Student projects: Code-switching habits of bilingual Arabic-Greek students

  • Group members: Rafailia Poutachidou, Mateusz Wawrowski and Weronika Wylot
  • Write-up in PDF
  • Abstract:

    Our study is a brief survey of the linguistic habits of a group of 9 Arabic (L1) – Greek (L2), L1-dominant bilingual speakers with similar profiles and backgrounds, students who are scholars of the military School of Medicine of the Aristotle University of Thessaloniki. For our survey we distributed a questionnaire from which we attained some basic information concerning the profiles of our participants and their code-switching habits. More specifically, we designed four main questions through which we examined four main aspects of code-switching, i.e., situations where code-switching occurs, the type of interlocutors with whom one code-switches, the type of linguistic register in which people code-switch and the reasons and motivations behind this phenomenon.

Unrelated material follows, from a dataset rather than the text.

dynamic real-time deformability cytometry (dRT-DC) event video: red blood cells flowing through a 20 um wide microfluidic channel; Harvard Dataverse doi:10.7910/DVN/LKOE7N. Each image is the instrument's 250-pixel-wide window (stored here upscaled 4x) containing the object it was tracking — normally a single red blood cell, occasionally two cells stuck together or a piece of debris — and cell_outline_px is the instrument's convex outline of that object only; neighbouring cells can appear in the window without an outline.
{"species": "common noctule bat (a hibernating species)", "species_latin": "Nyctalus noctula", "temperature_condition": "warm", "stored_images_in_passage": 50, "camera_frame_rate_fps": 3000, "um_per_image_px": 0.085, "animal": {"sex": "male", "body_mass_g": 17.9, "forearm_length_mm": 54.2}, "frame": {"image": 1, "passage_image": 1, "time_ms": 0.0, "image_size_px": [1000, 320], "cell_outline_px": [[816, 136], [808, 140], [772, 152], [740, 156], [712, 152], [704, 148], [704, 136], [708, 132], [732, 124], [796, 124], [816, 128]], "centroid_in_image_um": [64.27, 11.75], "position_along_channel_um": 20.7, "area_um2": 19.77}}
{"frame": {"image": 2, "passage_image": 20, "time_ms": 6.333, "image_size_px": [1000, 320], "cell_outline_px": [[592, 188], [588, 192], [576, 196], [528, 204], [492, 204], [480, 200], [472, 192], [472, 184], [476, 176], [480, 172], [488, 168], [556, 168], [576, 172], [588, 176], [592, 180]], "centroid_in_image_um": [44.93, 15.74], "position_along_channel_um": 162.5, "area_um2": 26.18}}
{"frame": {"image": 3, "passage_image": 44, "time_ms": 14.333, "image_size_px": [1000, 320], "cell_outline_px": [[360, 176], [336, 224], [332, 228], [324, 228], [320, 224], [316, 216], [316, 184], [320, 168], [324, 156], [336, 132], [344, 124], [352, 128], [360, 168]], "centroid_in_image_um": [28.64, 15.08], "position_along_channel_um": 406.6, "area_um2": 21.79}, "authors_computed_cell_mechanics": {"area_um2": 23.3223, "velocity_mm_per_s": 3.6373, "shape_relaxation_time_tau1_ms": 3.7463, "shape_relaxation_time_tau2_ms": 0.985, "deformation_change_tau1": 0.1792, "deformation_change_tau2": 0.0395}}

    We found that most participants code-switch either consciously or unconsciously, in real time face-to-face communication, mostly in relaxed environments, with interlocutors that are their friends, while using informal register and that they mostly do so for purposes of linguistic and communicative efficiency. Despite our sample being rather limited for the purposes of this brief essay, we hope that we have made a point and we believe that our results may be, up to a point, indicative of the function of code-switching and the way that it is dependent on context and extra-linguistic factors. Of course, further, more detailed research, involving a closer look into samples of speech of code-switchers could provide a more interesting insight into both linguistic and non-linguistic aspects of code-switching.

    Finally, we would like to underline the fact that bilingualism, multilingualism and linguistic phenomena such as code-switching exhibited by non-monolingual populations are basically the norm in the modern multicultural global society, characterized by hybridity and diversity in every domain. In that sense, it seems better that we embrace such phenomena, consider them characteristic of our era and try to benefit from their scientific observation. For instance, research has shown that code-switching practices can be employed in education, with very positive results. As already mentioned, more research into code-switching will shed more light into more of its various aspects.